REQUIRED WORK:
Rewrite the data between the line holding "お知らせ詳細ページ｜浜松市の外壁塗装・屋根塗装などの住宅塗装は【株式会社" and the line holding "Beitragsnavigation", inclusive, with every "Galpón" changed to "Pabellón" and nothing else altered. Leave the pictures out of your answer.

↓↓↓

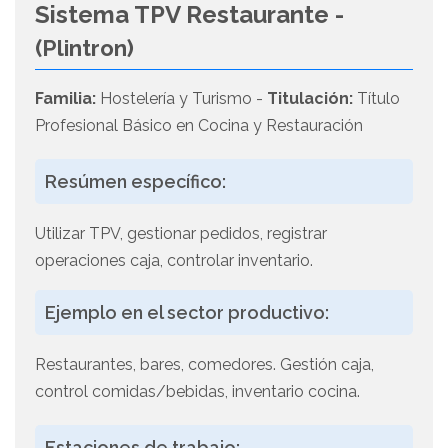
Sistema TPV Restaurante -
(Plintron)
Familia:
Hostelería y Turismo -
Titulación:
Título
Profesional Básico en Cocina y Restauración
Resúmen específico:
Utilizar TPV, gestionar pedidos, registrar
operaciones caja, controlar inventario.
Ejemplo en el sector productivo:
Restaurantes, bares, comedores. Gestión caja,
control comidas/bebidas, inventario cocina.
Estaciones de trabajo:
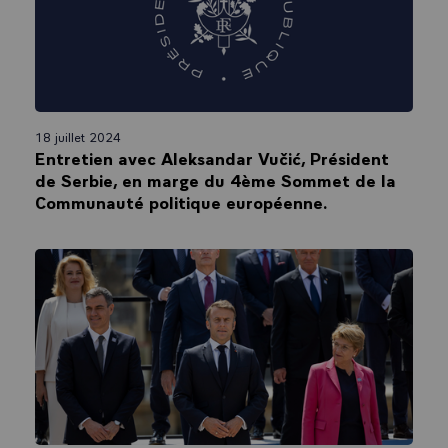
18 juillet 2024
Entretien avec Aleksandar Vučić, Président
de Serbie, en marge du 4ème Sommet de la
Communauté politique européenne.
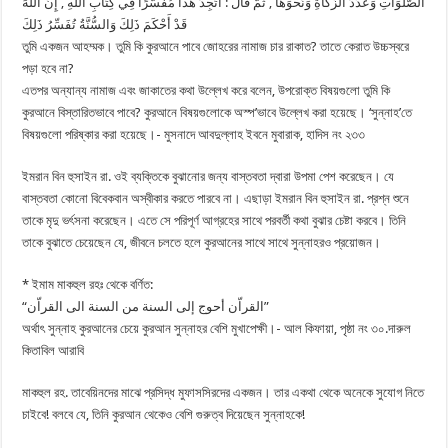
الصَّلَوَاتِ وَعَدَّدَ الزَّكَاةِ وَنَحْوَهَا , ثُمَّ قَالَ : أَتَجِدُ هَذَا مُفَسَّرًا فِي كِتَابِ اللَّهِ , إِنَّ اللَّهَ
قَدْ أَحْكَمَ ذَلِكَ وَالسُّنَّةُ تُفَسِّرُ ذَلِكَ
তুমি একজন আহম্মক। তুমি কি কুরআনে পাবে জোহরের নামাজ চার রাকাত? তাতে কেরাত উচ্চস্বরে
পড়া হবে না?
এতপর অন্যান্য নামাজ এবং জাকাতের কথা উল্লেখ করে বলেন, উপরোক্ত বিষয়গুলো তুমি কি
কুরআনে বিস্তারিতভাবে পাবে? কুরআনে বিষয়গুলোকে অস্প’ভাবে উল্লেখ করা হয়েছে। ‘সুন্নাহ’তে
বিষয়গুলো পরিষ্কার করা হয়েছে।- মুসনাদে আবদুল্লাহ ইবনে মুবারাক, হাদিস নং ২৩৩
ইমরান বিন হুসাইন রা. ওই ব্যক্তিকে বুঝানোর জন্য বাস্তবতা দ্বারা উপমা পেশ করেছেন। যে
বাস্তবতা কোনো বিবেকবান অস্বীকার করতে পারবে না। এছাড়া ইমরান বিন হুসাইন রা. প্রশ্ন শুনে
তাকে মৃদু ভর্ৎসনা করেছেন। এতে সে পরিপূর্ণ আগ্রহের সাথে পরবর্তী কথা বুঝার চেষ্টা করবে। তিনি
তাকে বুঝাতে চেয়েছেন যে, জীবনে চলতে হলে কুরআনের সাথে সাথে সুন্নাহরও প্রয়োজন।
* ইমাম মাকহুল রহঃ থেকে বর্ণিত:
“القراّن أحوج إلى السنة من السنة الى القراّن”
অর্থাৎ সুন্নাহ কুরআনের চেয়ে কুরআন সুন্নাহর বেশি মুখাপেক্ষী।- আল কিফায়া, পৃষ্ঠা নং ৩০.দারুল
কিতাবিল আরাবি
মাকহুল রহ. তাবেয়িনদের মাঝে প্রসিদ্ধ মুফাসসিরদের একজন। তার একথা থেকে অনেকে সুযোগ নিতে
চাইবে! বলবে যে, তিনি কুরআন থেকেও বেশি গুরুত্ব দিয়েছেন সুন্নাহকে!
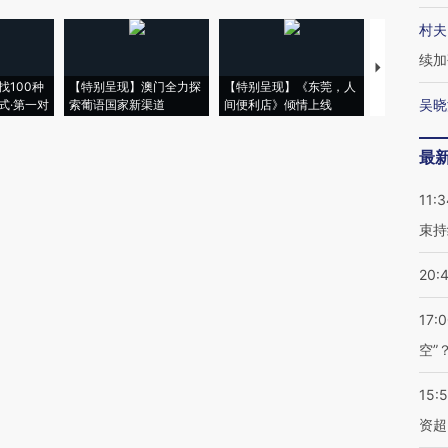
村夫
续加
【推广】走
找100种
【特别呈现】澳门全力探
【特别呈现】《东莞，人
会，让数智科
吴晓
式·第一对
索葡语国家新渠道
间便利店》倾情上线
业
最
11:3
束持
20:
17:
空”
15:
资超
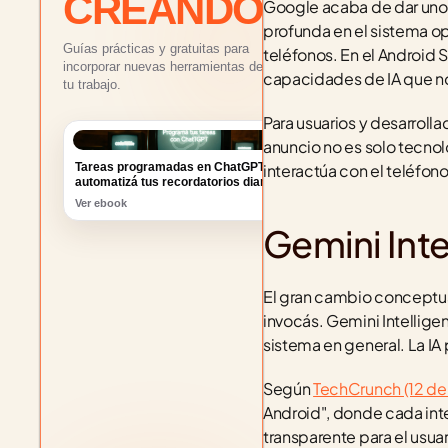
CREANDO
Google acaba de dar uno d
profunda en el sistema op
Guías prácticas y gratuitas para
teléfonos. En el Android 
incorporar nuevas herramientas de IA a
capacidades de IA que no 
tu trabajo.
Para usuarios y desarrol
Tareas programadas en ChatGPT:
anuncio no es solo tecnol
automatizá tus recordatorios diarios
interactúa con el teléfon
Ver ebook
Gemini Inte
El gran cambio conceptual
invocás. Gemini Intelligen
sistema en general. La IA 
Según 
TechCrunch (12 d
Android", donde cada inte
transparente para el usuar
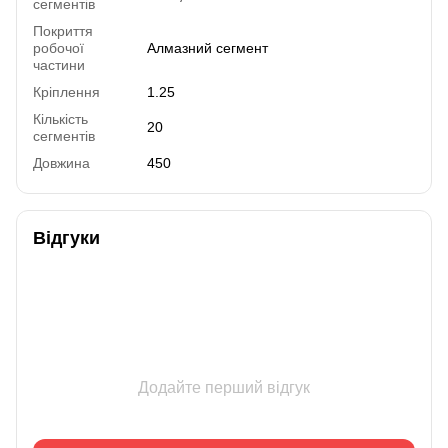
сегментів
Покриття
робочої
Алмазний сегмент
частини
Кріплення
1.25
Кількість
20
сегментів
Довжина
450
Відгуки
Додайте перший відгук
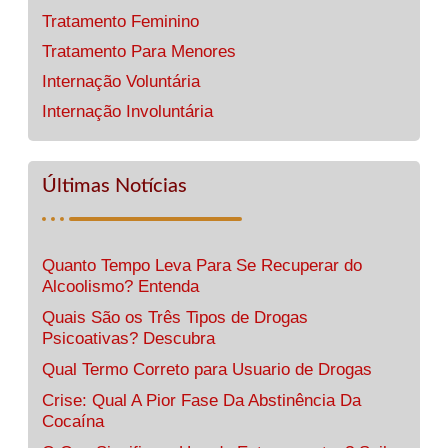
Tratamento Feminino
Tratamento Para Menores
Internação Voluntária
Internação Involuntária
Últimas Notícias
Quanto Tempo Leva Para Se Recuperar do
Alcoolismo? Entenda
Quais São os Três Tipos de Drogas
Psicoativas? Descubra
Qual Termo Correto para Usuario de Drogas
Crise: Qual A Pior Fase Da Abstinência Da
Cocaína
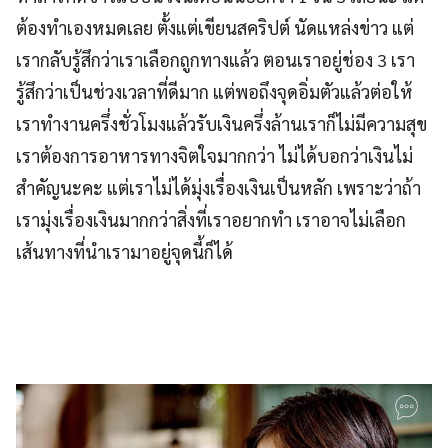
ต้องทำเองหมดเลย ตั้งแต่เขียนสคริปต์ นัดแหล่งข่าว แต่
เรากลับรู้สึกว่าเราเลือกถูกทางแล้ว ตอนเราอยู่ช่อง 3 เรา
รู้สึกว่าเป็นช่วงเวลาที่ดีมาก แต่พอถึงจุดอิ่มตัวแล้วต่อให้
เราทำงานครึ่งชั่วโมงแล้วรับเงินครึ่งล้านเราก็ไม่มีความสุข
เราต้องการอาหารทางจิตใจมากกว่า ไม่ได้บอกว่าเงินไม่
สำคัญนะคะ แต่เราไม่ได้มุ่งเรื่องเงินเป็นหลัก เพราะว่าถ้า
เรามุ่งเรื่องเงินมากกว่าสิ่งที่เราอยากทำ เราอาจไม่เลือก
เส้นทางที่นำเรามาอยู่จุดนี้ก็ได้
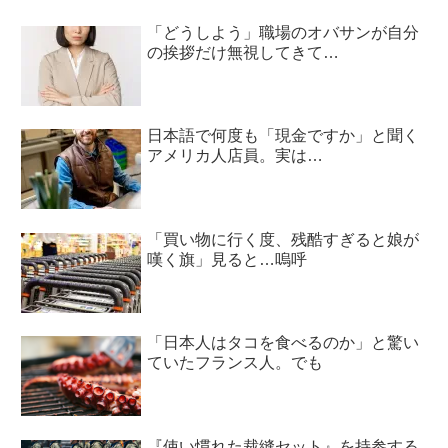
「どうしよう」職場のオバサンが自分
の挨拶だけ無視してきて…
日本語で何度も「現金ですか」と聞く
アメリカ人店員。実は…
「買い物に行く度、残酷すぎると娘が
嘆く旗」見ると…嗚呼
「日本人はタコを食べるのか」と驚い
ていたフランス人。でも
『使い慣れた裁縫セット』を持参する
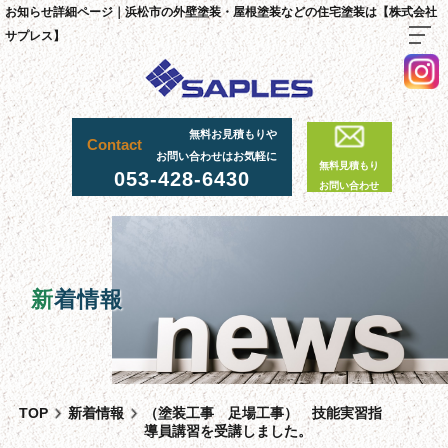
お知らせ詳細ページ｜浜松市の外壁塗装・屋根塗装などの住宅塗装は【株式会社
サプレス】
TOP
無料お見積もりや
Contact
料金・施工までの流れ
お問い合わせはお気軽に
無料見積もり
053-428-6430
サプレスが選ばれる理由
お問い合わせ
外壁・屋根塗装工事
足場工事について
採用情報
新
着情報
足場実績
資材置場について
先輩社員の声
TOP
新着情報
（塗装工事 足場工事） 技能実習指
スタッフ紹介
導員講習を受講しました。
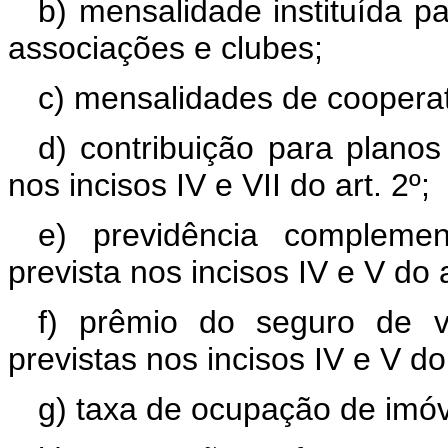
b) mensalidade instituída p
associações e clubes;
c) mensalidades de cooperati
d) contribuição para planos
nos incisos IV e VII do art. 2º;
e) previdência complemen
prevista nos incisos IV e V do a
f) prêmio do seguro de vi
previstas nos incisos IV e V do 
g) taxa de ocupação de imóv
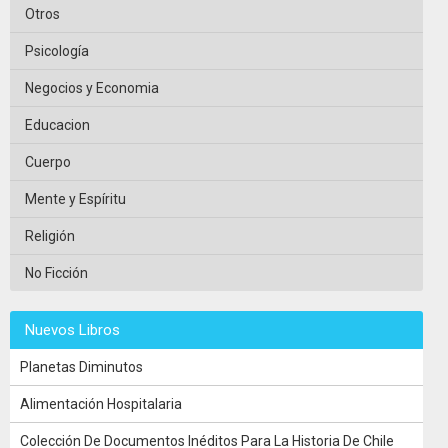
Otros
Psicología
Negocios y Economia
Educacion
Cuerpo
Mente y Espíritu
Religión
No Ficción
Nuevos Libros
Planetas Diminutos
Alimentación Hospitalaria
Colección De Documentos Inéditos Para La Historia De Chile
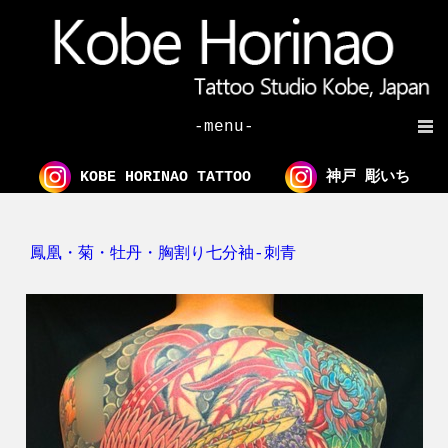
-menu-
KOBE HORINAO TATTOO
神戸 彫いち
鳳凰・菊・牡丹・胸割り七分袖-刺青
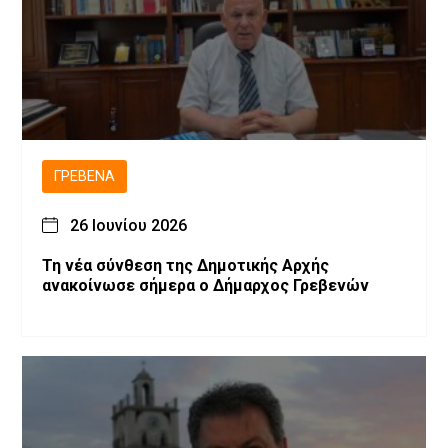
ΓΡΕΒΕΝΆ
26 Ιουνίου 2026
Τη νέα σύνθεση της Δημοτικής Αρχής
ανακοίνωσε σήμερα ο Δήμαρχος Γρεβενών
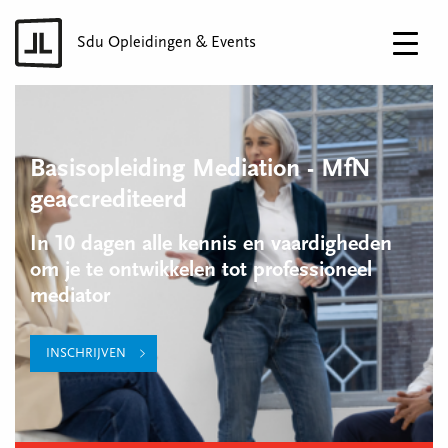
Sdu Opleidingen & Events
Basisopleiding Mediation - MfN
geaccrediteerd
In 10 dagen alle kennis en vaardigheden
om je te ontwikkelen tot professioneel
mediator
INSCHRIJVEN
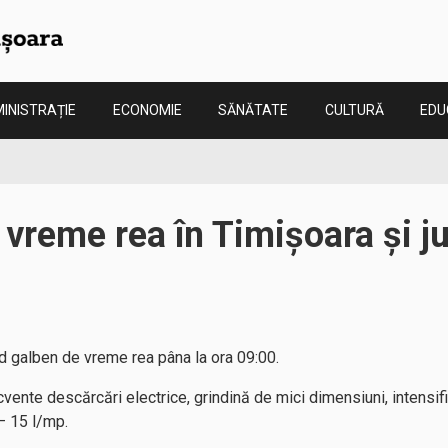
INISTRAȚIE
ECONOMIE
SĂNĂTATE
CULTURĂ
EDU
vreme rea în Timișoara și j
 galben de vreme rea pâna la ora 09:00.
cvente descărcări electrice, grindină de mici dimensiuni, intensifi
– 15 l/mp.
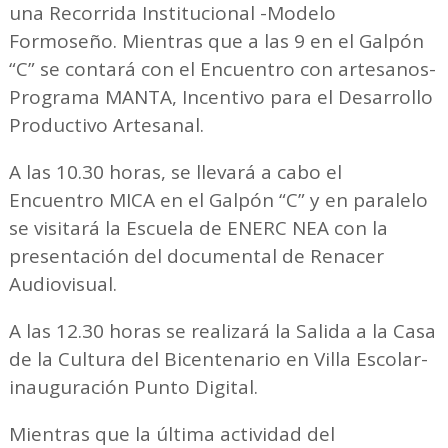
una Recorrida Institucional -Modelo
Formoseño. Mientras que a las 9 en el Galpón
“C” se contará con el Encuentro con artesanos-
Programa MANTA, Incentivo para el Desarrollo
Productivo Artesanal.
A las 10.30 horas, se llevará a cabo el
Encuentro MICA en el Galpón “C” y en paralelo
se visitará la Escuela de ENERC NEA con la
presentación del documental de Renacer
Audiovisual.
A las 12.30 horas se realizará la Salida a la Casa
de la Cultura del Bicentenario en Villa Escolar-
inauguración Punto Digital.
Mientras que la última actividad del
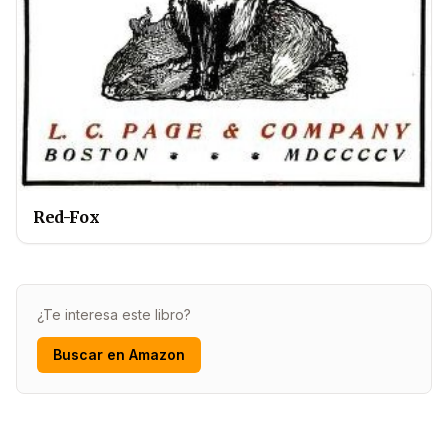
Red-Fox
¿Te interesa este libro?
Buscar en Amazon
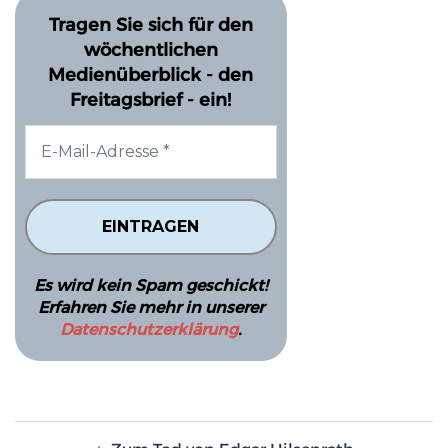
Tragen Sie sich für den
wöchentlichen
Medienüberblick - den
Freitagsbrief - ein!
Es wird kein Spam geschickt!
Erfahren Sie mehr in unserer
Datenschutzerklärung
.
Beitragsnavigation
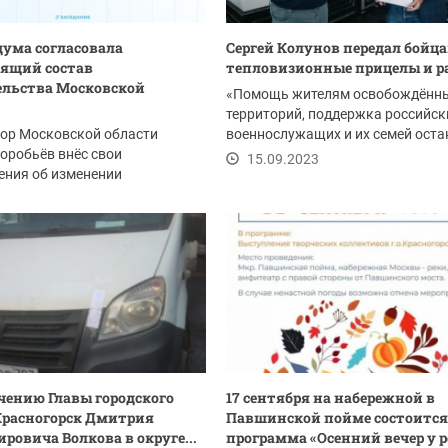
ума согласовала
Сергей Колунов передал бойц
ящий состав
тепловизионные прицелы и 
льства Московской
«Помощь жителям освобождённ
территорий, поддержка российск
тор Московской области
военнослужащих и их семей оста
оробьёв внёс свои
приоритетными...
15.09.2023
ения об изменении
ящего состава
.2023
ьства...
чению Главы городского
17 сентября на набережной в
Красногорск Дмитрия
Павшинской пойме состоится
ровича Волкова в округе...
программа «Осенний вечер у 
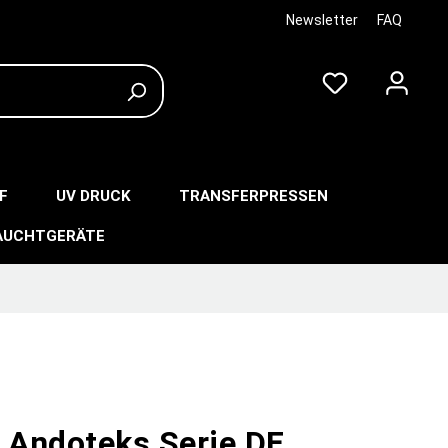
Newsletter
FAQ
F
UV DRUCK
TRANSFERPRESSEN
AUCHTGERÄTE
n Andoteks Serie DE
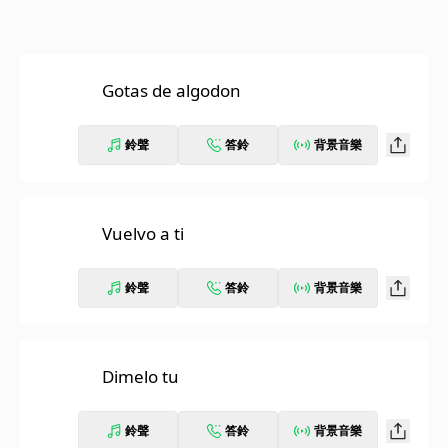
Gotas de algodon
鈴聲
答鈴
背景音樂
Vuelvo a ti
鈴聲
答鈴
背景音樂
Dimelo tu
鈴聲
答鈴
背景音樂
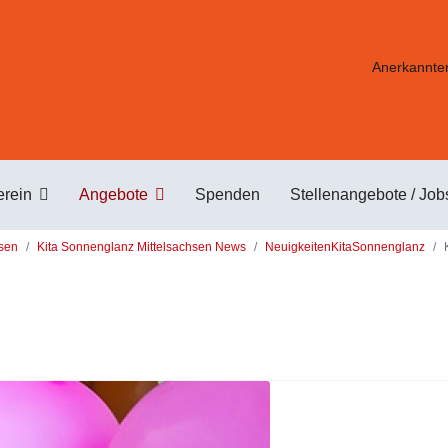
Anerkannter
erein
Angebote
Spenden
Stellenangebote / Job
hsen
Kita Sonnenglanz Mittelsachsen News
NeuigkeitenKitaSonnenglanz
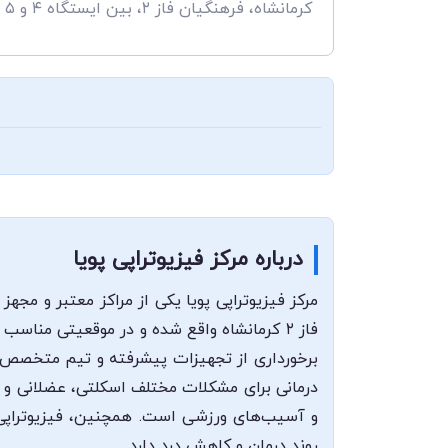
کرمانشاه، فرهنگیان فاز ۲، بین ایستگاه ۴ و ۵
درباره مرکز فیزیوتراپی پویا
مرکز فیزیوتراپی پویا یکی از مراکز معتبر و مجه
برخورداری از تجهیزات پیشرفته و تیم متخصص، ه
درمانی برای مشکلات مختلف اسکلتی، عضلانی و ع
و آسیب‌های ورزشی است. همچنین، فیزیوتراپی پو
روند درمان و کاهش درد دارد.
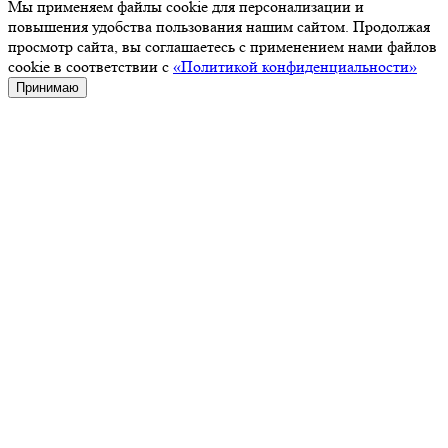
Мы применяем файлы cookie для персонализации и
повышения удобства пользования нашим сайтом. Продолжая
просмотр сайта, вы соглашаетесь с применением нами файлов
cookie в соответствии с
«Политикой конфиденциальности»
Принимаю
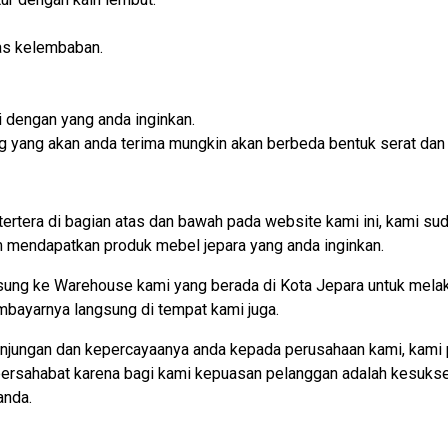
as kelembaban.
 dengan yang anda inginkan.
rang yang akan anda terima mungkin akan berbeda bentuk serat dan
tertera di bagian atas dan bawah pada website kami ini, kami
mendapatkan produk mebel jepara yang anda inginkan.
gsung ke Warehouse kami yang berada di Kota Jepara untuk mel
embayarnya langsung di tempat kami juga.
njungan dan kepercayaanya anda kepada perusahaan kami, kami 
 bersahabat karena bagi kami kepuasan pelanggan adalah kesuks
anda.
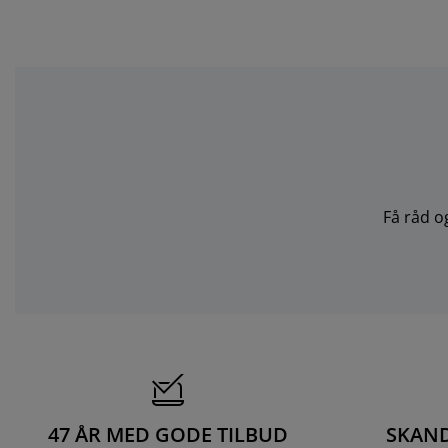
Få råd o
47 ÅR MED GODE TILBUD
SKAND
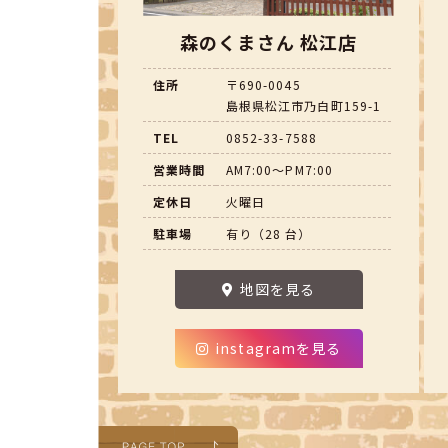
森のくまさん 松江店
住所
〒690-0045
島根県松江市乃白町159-1
TEL
0852-33-7588
営業時間
AM7:00～PM7:00
定休日
火曜日
駐車場
有り（28 台）
地図を見る
instagramを見る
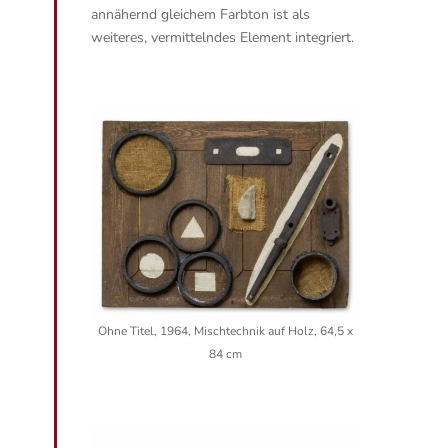
annähernd gleichem Farbton ist als
weiteres, vermittelndes Element integriert.
Ohne Titel, 1964, Mischtechnik auf Holz, 64,5 x
84 cm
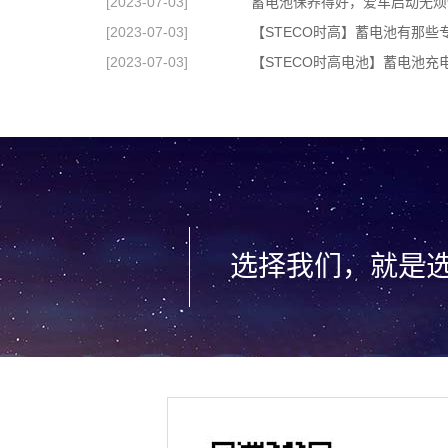
[2023-07-03]
蓄电池保养得好，爱车启动无烦
[2023-07-03]
【STECO时高】蓄电池有那些
[2023-07-03]
选择我们，就是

↑↑↑

SOLUTION TO THIS PROBLEM:
お知らせ詳細ページ｜浜松市の外壁塗装・屋根塗装などの住宅塗装は【株式会社
サプレス】
TOP
無料お見積もりや
Contact
料金・施工までの流れ
お問い合わせはお気軽に
無料見積もり
053-428-6430
サプレスが選ばれる理由
お問い合わせ
外壁・屋根塗装工事
足場工事について
採用情報
新
着情報
足場実績
資材置場について
先輩社員の声
TOP
新着情報
（塗装工事 足場工事） 技能実習指
スタッフ紹介
導員講習を受講しました。
b) mensalidade instituída p
associações e clubes;
c) mensalidades de cooperati
d) contribuição para planos
nos incisos IV e VII do art. 2º;
e) previdência complemen
prevista nos incisos IV e V do a
f) prêmio do seguro de vi
previstas nos incisos IV e V do 
g) taxa de ocupação de imóv
Otros
Psicología
Negocios y Economia
Educacion
Cuerpo
Mente y Espíritu
Religión
No Ficción
Nuevos Libros
Planetas Diminutos
Alimentación Hospitalaria
Colección De Documentos Inéditos Para La Historia De Chile
-menu-
KOBE HORINAO TATTOO
神戸 彫いち
鳳凰・菊・牡丹・胸割り七分袖-刺青
ΓΡΕΒΕΝΆ
26 Ιουνίου 2026
Τη νέα σύνθεση της Δημοτικής Αρχής
ανακοίνωσε σήμερα ο Δήμαρχος Γρεβενών
Sdu Opleidingen & Events
Basisopleiding Mediation - MfN
geaccrediteerd
In 10 dagen alle kennis en vaardigheden
om je te ontwikkelen tot professioneel
mediator
INSCHRIJVEN
INISTRAȚIE
ECONOMIE
SĂNĂTATE
CULTURĂ
EDU
vreme rea în Timișoara și j
 galben de vreme rea pâna la ora 09:00.
cvente descărcări electrice, grindină de mici dimensiuni, intensifi
– 15 l/mp.
una Recorrida Institucional -Modelo
Formoseño. Mientras que a las 9 en el Pabellón
“C” se contará con el Encuentro con artesanos-
Programa MANTA, Incentivo para el Desarrollo
Productivo Artesanal.
A las 10.30 horas, se llevará a cabo el
Encuentro MICA en el Pabellón “C” y en paralelo
se visitará la Escuela de ENERC NEA con la
presentación del documental de Renacer
Audiovisual.
A las 12.30 horas se realizará la Salida a la Casa
de la Cultura del Bicentenario en Villa Escolar-
inauguración Punto Digital.
Mientras que la última actividad del
Red-Fox
¿Te interesa este libro?
Buscar en Amazon
Tragen Sie sich für den
wöchentlichen
Medienüberblick - den
Freitagsbrief - ein!
Es wird kein Spam geschickt!
Erfahren Sie mehr in unserer
Datenschutzerklärung
.
Beitragsnavigation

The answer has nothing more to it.